Exercise task: Reproduce the material below word for word, starting at its first line and ending at the line that contains "picture [44, 261, 1615, 994]", with both of those lines included.

(Annotated region listings)
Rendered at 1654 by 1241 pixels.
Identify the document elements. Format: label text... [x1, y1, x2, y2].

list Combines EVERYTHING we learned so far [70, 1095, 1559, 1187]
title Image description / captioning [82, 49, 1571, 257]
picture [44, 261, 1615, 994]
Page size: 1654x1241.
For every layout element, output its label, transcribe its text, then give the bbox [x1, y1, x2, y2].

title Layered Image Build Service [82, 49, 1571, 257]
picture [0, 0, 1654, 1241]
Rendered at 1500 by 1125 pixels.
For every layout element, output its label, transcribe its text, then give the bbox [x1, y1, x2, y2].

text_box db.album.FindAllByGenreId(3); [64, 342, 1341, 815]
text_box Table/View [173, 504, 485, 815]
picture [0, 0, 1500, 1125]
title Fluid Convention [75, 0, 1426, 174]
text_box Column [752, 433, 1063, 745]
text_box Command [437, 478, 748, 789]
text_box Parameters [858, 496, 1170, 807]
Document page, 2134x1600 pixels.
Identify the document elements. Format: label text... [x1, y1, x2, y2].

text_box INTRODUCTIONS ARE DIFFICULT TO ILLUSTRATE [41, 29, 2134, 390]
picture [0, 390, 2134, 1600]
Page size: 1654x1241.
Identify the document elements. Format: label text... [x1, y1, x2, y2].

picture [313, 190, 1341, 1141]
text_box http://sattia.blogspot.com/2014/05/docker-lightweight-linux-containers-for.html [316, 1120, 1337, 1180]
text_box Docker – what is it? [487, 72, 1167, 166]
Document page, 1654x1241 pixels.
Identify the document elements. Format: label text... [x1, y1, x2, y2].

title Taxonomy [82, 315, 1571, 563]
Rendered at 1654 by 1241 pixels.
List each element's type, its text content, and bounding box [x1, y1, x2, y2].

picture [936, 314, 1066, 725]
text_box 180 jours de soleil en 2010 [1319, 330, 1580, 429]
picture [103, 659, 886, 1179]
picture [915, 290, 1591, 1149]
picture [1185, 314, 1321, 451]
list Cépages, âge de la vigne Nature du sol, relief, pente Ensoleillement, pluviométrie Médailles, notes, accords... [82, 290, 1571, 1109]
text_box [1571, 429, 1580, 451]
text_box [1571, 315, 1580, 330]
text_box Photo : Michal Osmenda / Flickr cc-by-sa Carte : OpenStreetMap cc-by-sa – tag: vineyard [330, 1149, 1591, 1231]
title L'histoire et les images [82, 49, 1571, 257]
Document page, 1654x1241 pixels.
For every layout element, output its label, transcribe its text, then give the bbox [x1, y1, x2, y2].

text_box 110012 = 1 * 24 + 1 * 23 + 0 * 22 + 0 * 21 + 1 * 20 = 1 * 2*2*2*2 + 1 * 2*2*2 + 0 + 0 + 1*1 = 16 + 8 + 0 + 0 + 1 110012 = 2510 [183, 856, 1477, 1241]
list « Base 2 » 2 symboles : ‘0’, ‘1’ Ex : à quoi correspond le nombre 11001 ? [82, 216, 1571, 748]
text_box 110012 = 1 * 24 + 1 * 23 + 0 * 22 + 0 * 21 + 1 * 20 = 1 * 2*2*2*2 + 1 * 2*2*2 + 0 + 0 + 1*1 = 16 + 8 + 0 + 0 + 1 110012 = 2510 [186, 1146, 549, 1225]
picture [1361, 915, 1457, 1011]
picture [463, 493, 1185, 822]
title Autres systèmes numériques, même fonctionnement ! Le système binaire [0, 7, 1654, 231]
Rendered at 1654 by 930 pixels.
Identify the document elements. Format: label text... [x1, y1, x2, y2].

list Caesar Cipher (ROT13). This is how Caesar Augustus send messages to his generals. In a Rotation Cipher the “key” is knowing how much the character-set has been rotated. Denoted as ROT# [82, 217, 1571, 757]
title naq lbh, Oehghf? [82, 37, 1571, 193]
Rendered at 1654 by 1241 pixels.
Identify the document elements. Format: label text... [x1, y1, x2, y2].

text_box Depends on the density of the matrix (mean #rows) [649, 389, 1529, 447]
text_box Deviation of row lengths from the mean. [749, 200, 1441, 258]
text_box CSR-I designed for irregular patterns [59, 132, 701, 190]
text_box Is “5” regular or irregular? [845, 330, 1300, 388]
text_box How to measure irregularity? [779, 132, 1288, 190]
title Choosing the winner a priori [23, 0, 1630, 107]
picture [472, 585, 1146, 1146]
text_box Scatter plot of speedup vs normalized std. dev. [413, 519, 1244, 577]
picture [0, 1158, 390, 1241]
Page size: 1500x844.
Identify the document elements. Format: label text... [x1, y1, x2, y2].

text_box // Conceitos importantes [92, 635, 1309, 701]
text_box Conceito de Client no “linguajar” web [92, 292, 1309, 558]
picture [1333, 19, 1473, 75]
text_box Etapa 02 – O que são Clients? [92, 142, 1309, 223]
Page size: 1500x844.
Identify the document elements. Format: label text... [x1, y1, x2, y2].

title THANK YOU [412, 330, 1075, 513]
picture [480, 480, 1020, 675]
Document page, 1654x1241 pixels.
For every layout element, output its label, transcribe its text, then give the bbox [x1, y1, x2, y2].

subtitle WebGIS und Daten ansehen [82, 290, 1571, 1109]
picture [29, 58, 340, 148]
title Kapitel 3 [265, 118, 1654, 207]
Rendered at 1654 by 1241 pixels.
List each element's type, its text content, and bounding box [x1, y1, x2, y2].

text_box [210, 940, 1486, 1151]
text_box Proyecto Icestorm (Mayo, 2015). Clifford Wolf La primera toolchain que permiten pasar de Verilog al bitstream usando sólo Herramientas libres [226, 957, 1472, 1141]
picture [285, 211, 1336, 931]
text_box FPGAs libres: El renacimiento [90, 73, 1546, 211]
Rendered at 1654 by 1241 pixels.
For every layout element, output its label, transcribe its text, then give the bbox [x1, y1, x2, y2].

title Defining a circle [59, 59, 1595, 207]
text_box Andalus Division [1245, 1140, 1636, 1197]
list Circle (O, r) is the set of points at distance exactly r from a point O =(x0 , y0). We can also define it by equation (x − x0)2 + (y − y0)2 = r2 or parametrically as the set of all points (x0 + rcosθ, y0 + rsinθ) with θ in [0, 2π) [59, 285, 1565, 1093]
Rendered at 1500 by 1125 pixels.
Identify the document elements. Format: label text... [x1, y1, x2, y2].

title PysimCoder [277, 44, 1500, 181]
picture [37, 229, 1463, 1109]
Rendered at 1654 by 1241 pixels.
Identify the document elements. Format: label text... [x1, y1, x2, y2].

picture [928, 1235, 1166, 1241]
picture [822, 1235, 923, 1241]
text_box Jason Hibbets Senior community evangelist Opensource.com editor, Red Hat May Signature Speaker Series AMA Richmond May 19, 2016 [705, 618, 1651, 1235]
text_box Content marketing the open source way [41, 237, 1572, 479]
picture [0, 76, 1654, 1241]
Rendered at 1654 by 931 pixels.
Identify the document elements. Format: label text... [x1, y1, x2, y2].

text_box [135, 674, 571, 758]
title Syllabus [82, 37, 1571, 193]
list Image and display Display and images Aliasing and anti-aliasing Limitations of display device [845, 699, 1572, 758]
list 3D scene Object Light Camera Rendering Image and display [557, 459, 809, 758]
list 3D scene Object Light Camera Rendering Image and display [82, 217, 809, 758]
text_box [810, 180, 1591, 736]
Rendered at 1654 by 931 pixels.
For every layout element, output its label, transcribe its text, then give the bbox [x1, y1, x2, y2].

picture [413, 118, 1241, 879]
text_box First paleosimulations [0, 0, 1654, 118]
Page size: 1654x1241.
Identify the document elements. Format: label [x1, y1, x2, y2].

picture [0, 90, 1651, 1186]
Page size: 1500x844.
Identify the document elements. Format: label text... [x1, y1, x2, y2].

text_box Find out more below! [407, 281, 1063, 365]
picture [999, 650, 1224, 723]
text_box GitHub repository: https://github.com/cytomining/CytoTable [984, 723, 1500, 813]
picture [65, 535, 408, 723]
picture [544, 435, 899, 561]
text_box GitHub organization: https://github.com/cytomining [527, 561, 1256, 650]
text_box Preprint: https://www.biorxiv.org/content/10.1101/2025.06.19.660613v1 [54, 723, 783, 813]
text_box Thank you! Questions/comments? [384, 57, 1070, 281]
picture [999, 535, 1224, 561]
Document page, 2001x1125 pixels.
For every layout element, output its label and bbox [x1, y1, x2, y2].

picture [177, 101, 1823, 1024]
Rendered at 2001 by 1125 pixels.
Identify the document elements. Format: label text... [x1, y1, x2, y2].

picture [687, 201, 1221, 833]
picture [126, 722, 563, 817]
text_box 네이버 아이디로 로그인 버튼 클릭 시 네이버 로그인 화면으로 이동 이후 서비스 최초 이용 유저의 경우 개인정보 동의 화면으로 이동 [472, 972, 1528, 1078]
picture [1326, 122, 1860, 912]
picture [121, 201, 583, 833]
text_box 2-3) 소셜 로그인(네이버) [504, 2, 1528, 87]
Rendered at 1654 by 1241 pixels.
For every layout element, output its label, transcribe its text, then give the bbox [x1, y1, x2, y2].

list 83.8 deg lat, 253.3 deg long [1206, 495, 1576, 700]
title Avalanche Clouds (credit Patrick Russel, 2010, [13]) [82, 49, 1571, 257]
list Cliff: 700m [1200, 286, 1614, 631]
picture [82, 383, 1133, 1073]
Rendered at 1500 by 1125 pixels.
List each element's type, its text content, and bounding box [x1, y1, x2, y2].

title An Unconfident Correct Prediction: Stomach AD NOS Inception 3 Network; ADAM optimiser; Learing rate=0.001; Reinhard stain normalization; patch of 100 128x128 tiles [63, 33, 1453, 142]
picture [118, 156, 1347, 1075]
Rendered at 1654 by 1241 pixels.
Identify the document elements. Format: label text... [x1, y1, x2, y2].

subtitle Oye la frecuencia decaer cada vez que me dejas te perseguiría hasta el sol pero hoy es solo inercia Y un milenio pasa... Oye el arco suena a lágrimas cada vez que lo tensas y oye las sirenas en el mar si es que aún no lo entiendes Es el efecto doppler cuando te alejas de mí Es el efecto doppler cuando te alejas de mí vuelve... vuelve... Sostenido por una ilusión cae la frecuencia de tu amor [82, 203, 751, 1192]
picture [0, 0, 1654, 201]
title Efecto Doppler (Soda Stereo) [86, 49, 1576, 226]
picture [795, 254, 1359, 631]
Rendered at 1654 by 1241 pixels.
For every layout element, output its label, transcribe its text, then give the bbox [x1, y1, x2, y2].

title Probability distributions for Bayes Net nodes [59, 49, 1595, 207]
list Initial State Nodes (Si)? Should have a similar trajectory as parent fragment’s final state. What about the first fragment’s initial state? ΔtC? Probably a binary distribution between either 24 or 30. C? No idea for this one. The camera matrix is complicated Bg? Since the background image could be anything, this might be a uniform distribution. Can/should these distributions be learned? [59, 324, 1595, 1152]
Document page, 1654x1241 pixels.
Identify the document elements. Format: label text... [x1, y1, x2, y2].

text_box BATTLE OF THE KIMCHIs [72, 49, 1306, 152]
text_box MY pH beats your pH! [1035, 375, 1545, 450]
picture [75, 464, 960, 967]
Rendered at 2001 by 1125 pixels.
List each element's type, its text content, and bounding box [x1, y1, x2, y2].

The completed task:
Rendered at 1654 by 1241 pixels.
Identify the document elements. Format: label text... [x1, y1, x2, y2].

list Combines EVERYTHING we learned so far [70, 1095, 1559, 1187]
title Image description / captioning [82, 49, 1571, 257]
picture [44, 261, 1615, 994]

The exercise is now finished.